## [Work instruction]
Reproduce all of the data, making sure that no line differs from the original.

## [Data extract]
_ _ _ _ _ _ _

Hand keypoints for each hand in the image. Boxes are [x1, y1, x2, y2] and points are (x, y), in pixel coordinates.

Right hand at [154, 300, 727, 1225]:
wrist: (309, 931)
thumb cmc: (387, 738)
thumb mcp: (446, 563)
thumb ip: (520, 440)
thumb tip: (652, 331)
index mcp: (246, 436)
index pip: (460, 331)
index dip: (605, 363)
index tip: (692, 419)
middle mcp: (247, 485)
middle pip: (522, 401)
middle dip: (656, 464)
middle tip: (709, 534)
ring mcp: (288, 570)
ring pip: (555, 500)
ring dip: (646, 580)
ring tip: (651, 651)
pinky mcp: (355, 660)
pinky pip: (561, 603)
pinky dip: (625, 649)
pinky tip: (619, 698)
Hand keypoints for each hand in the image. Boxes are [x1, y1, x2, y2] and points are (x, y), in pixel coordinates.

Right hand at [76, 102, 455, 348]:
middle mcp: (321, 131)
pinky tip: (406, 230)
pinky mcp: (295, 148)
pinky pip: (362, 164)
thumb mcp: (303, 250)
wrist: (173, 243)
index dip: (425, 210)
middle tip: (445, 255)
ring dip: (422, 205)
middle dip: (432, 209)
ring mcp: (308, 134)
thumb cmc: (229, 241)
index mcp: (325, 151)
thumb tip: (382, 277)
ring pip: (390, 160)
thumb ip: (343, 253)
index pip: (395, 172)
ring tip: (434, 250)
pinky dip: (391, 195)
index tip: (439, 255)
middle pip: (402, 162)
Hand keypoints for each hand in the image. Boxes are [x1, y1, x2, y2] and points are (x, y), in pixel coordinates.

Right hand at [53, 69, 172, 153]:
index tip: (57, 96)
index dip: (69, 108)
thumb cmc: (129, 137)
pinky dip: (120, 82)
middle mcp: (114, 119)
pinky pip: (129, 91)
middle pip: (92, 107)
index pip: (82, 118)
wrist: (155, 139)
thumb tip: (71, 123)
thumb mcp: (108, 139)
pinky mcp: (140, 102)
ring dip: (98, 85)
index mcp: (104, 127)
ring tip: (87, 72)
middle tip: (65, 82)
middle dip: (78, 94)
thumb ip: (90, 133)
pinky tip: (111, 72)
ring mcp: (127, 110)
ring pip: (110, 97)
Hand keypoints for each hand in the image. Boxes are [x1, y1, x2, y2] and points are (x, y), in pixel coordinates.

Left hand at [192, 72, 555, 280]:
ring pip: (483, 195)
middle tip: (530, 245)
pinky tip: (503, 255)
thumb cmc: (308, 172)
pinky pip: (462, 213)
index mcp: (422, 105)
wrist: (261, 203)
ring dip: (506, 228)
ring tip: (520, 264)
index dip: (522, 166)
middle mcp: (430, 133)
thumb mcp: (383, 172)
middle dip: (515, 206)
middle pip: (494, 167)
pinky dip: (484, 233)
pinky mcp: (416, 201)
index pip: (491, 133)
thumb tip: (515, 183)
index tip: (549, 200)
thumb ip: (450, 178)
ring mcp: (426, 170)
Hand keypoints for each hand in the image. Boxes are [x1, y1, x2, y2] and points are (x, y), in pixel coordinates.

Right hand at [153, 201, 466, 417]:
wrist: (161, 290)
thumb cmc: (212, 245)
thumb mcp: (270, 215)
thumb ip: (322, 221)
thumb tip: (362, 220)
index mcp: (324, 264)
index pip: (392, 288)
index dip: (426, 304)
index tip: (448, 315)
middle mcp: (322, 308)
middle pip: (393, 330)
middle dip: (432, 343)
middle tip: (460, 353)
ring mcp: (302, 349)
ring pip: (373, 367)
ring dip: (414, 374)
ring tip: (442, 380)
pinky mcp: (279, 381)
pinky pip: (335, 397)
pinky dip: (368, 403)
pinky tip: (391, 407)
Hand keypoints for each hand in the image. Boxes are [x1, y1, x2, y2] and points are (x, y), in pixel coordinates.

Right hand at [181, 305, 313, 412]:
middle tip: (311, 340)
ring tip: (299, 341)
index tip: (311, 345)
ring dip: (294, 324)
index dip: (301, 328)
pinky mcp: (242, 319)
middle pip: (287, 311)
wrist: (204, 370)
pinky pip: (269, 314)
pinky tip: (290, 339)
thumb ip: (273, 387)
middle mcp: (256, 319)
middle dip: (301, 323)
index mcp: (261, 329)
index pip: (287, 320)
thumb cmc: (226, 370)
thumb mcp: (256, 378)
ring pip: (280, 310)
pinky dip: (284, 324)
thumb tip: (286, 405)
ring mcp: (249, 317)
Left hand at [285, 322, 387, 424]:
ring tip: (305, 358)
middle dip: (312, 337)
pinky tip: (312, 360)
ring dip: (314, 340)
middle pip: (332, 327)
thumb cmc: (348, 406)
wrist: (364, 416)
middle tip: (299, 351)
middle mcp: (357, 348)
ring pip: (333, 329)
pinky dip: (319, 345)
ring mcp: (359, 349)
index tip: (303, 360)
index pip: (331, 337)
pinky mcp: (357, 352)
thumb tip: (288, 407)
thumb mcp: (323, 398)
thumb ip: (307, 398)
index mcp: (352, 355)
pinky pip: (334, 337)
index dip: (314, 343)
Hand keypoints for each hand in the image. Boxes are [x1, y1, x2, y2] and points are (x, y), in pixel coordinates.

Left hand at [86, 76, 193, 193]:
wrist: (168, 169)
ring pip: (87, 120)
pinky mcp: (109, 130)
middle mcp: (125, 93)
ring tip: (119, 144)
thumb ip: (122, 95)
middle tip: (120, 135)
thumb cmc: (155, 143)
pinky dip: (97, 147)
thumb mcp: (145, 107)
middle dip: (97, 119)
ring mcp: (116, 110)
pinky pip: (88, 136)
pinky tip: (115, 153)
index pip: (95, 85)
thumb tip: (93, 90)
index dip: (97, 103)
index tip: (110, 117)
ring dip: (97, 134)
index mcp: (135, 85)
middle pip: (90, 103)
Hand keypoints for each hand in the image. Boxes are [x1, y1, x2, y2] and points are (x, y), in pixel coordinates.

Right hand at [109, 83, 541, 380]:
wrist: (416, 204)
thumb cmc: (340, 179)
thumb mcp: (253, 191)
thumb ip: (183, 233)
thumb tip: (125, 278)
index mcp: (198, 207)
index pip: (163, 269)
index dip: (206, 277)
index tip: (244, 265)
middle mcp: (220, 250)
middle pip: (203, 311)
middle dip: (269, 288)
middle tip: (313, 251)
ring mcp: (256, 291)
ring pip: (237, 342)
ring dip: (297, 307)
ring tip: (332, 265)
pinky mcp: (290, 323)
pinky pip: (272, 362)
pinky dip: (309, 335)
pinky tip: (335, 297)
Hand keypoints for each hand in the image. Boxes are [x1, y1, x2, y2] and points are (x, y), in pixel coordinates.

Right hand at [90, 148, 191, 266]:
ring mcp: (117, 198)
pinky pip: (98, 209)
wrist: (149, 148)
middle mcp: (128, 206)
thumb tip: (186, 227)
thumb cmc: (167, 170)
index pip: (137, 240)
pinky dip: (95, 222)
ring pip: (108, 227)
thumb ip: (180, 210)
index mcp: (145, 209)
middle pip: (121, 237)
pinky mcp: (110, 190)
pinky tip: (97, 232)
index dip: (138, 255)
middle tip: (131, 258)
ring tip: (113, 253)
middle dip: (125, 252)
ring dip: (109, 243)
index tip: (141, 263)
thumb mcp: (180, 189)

_ _ _ _ _ _ _

## [Task output]
Hand keypoints for each hand in the image. Boxes are [x1, y1, x2, y2] and points are (x, y), in pixel coordinates.

Right hand at [154, 300, 727, 1225]:
wrist: (309, 931)
thumb cmc: (387, 738)
thumb mcp: (446, 563)
thumb ip: (520, 440)
thumb tip: (652, 331)
index mcp: (246, 436)
index pip: (460, 331)
index dip: (605, 363)
index tip: (692, 419)
middle mcp: (247, 485)
middle pip: (522, 401)
middle dip: (656, 464)
middle tip: (709, 534)
ring mcp: (288, 570)
ring pip: (555, 500)
ring dip: (646, 580)
ring tip: (651, 651)
pinky mcp: (355, 660)
pinky pip: (561, 603)
pinky dip: (625, 649)
pinky tip: (619, 698)
Hand keypoints for each hand in the image. Boxes are [x1, y1, x2, y2] and points are (x, y), in pixel coordinates.

Right hand at [76, 102, 455, 348]:
middle mcp: (321, 131)
pinky tip: (406, 230)
pinky mcp: (295, 148)
pinky pip: (362, 164)
thumb mcp: (303, 250)
wrist: (173, 243)
index dip: (425, 210)
middle tip: (445, 255)
ring dip: (422, 205)
middle dip: (432, 209)
ring mcp: (308, 134)
thumb cmc: (229, 241)
index mcp: (325, 151)
thumb tip: (382, 277)
ring pip: (390, 160)
thumb ip: (343, 253)
index pip: (395, 172)
ring tip: (434, 250)
pinky dip: (391, 195)
index tip: (439, 255)
middle pip: (402, 162)
Hand keypoints for each hand in the image. Boxes are [x1, y1, x2, y2] and points are (x, y), in pixel coordinates.

Right hand at [53, 69, 172, 153]:
index tip: (57, 96)
index dip: (69, 108)
thumb cmc: (129, 137)
pinky dip: (120, 82)
middle mcp: (114, 119)
pinky pip: (129, 91)
middle pip: (92, 107)
index pip: (82, 118)
wrist: (155, 139)
thumb tip: (71, 123)
thumb mcp: (108, 139)
pinky mcp: (140, 102)
ring dip: (98, 85)
index mcp: (104, 127)
ring tip: (87, 72)
middle tip: (65, 82)
middle dip: (78, 94)
thumb ip: (90, 133)
pinky tip: (111, 72)
ring mcp: (127, 110)
ring pip: (110, 97)
Hand keypoints for each hand in the image. Boxes are [x1, y1, x2, y2] and points are (x, y), in pixel coordinates.

Left hand at [192, 72, 555, 280]:
ring pip: (483, 195)
middle tip: (530, 245)
pinky tip: (503, 255)
thumb cmc: (308, 172)
pinky pip: (462, 213)
index mcp: (422, 105)
wrist: (261, 203)
ring dip: (506, 228)
ring tip: (520, 264)
index dip: (522, 166)
middle mcp: (430, 133)
thumb mcp: (383, 172)
middle dip: (515, 206)
middle pip: (494, 167)
pinky dip: (484, 233)
pinky mcp: (416, 201)
index pip: (491, 133)
thumb tip: (515, 183)
index tip: (549, 200)
thumb ip: (450, 178)
ring mcp: (426, 170)
Hand keypoints for each hand in the image. Boxes are [x1, y1, x2, y2] and points are (x, y), in pixel coordinates.

Right hand at [153, 201, 466, 417]:
wrist: (161, 290)
thumb cmc: (212, 245)
thumb mcp: (270, 215)
thumb ip: (322, 221)
thumb tip: (362, 220)
index mcp: (324, 264)
index pip: (392, 288)
index dip: (426, 304)
index tip: (448, 315)
middle mcp: (322, 308)
middle pip: (393, 330)
middle dip: (432, 343)
middle tip: (460, 353)
ring mcp: (302, 349)
ring pip: (373, 367)
ring dip: (414, 374)
ring tip: (442, 380)
pinky mcp: (279, 381)
pinky pip: (335, 397)
pinky dip: (368, 403)
pinky tip: (391, 407)
Hand keypoints for each hand in the image. Boxes are [x1, y1, x2, y2] and points are (x, y), in pixel coordinates.

Right hand at [181, 305, 313, 412]:
middle tip: (311, 340)
ring tip: (299, 341)
index tip: (311, 345)
ring dip: (294, 324)
index dip: (301, 328)
pinky mcp: (242, 319)
middle pip: (287, 311)
wrist: (204, 370)
pinky pip: (269, 314)
pinky tip: (290, 339)
thumb ip: (273, 387)
middle mcp: (256, 319)
middle dip: (301, 323)
index mcp: (261, 329)
index pip: (287, 320)
thumb cmc: (226, 370)
thumb mcp: (256, 378)
ring pip: (280, 310)
pinky dip: (284, 324)
thumb tip: (286, 405)
ring mcp: (249, 317)
Left hand at [285, 322, 387, 424]:
ring tip: (305, 358)
middle dip: (312, 337)
pinky tip: (312, 360)
ring dip: (314, 340)
middle pip: (332, 327)
thumb cmc: (348, 406)
wrist: (364, 416)
middle tip: (299, 351)
middle mcp: (357, 348)
ring pip: (333, 329)
pinky dip: (319, 345)
ring mcp: (359, 349)
index tip: (303, 360)
index pip: (331, 337)
pinky mcp: (357, 352)
thumb tip: (288, 407)
thumb mcp: (323, 398)
thumb ip: (307, 398)
index mcp: (352, 355)
pinky pip: (334, 337)
index dip: (314, 343)
Hand keypoints for each hand in the image. Boxes are [x1, y1, x2, y2] and points are (x, y), in pixel coordinates.

Left hand at [86, 76, 193, 193]:
wrist: (168, 169)
ring pip: (87, 120)
pinky mcp: (109, 130)
middle mcp: (125, 93)
ring tip: (119, 144)
thumb ip: (122, 95)
middle tip: (120, 135)
thumb cmc: (155, 143)
pinky dip: (97, 147)
thumb mcp: (145, 107)
middle dip: (97, 119)
ring mcp: (116, 110)
pinky pip: (88, 136)
pinky tip: (115, 153)
index pip: (95, 85)
thumb tip: (93, 90)
index dip: (97, 103)
index tip: (110, 117)
ring dip: (97, 134)
index mcp: (135, 85)
middle pip: (90, 103)
Hand keypoints for each hand in the image. Boxes are [x1, y1, x2, y2] and points are (x, y), in pixel coordinates.

Right hand at [109, 83, 541, 380]:
wrist: (416, 204)
thumb cmc: (340, 179)
thumb mcp: (253, 191)
thumb ip: (183, 233)
thumb tip: (125, 278)
index mcp: (198, 207)
index pip: (163, 269)
index dip: (206, 277)
index tip: (244, 265)
middle mcp: (220, 250)
middle pip: (203, 311)
middle dip: (269, 288)
middle tip: (313, 251)
ring mcp: (256, 291)
ring pip: (237, 342)
ring dip: (297, 307)
ring tip: (332, 265)
pinky mcp: (290, 323)
pinky pip: (272, 362)
pinky dip: (309, 335)
pinky tip: (335, 297)
Hand keypoints for each hand in the image. Boxes are [x1, y1, x2, y2] and points are (x, y), in pixel coordinates.

Right hand at [90, 148, 191, 266]:
ring mcp: (117, 198)
pinky pip: (98, 209)
wrist: (149, 148)
middle mcp: (128, 206)
thumb tip: (186, 227)
thumb cmc: (167, 170)
index pip: (137, 240)
pinky dip: (95, 222)
ring pip: (108, 227)
thumb ip: (180, 210)
index mcp: (145, 209)
middle pip: (121, 237)
pinky mcp: (110, 190)
pinky tip: (97, 232)
index dip: (138, 255)
middle tip: (131, 258)
ring tip: (113, 253)
middle dip: (125, 252)
ring dip: (109, 243)
index tip: (141, 263)
thumb mcp: (180, 189)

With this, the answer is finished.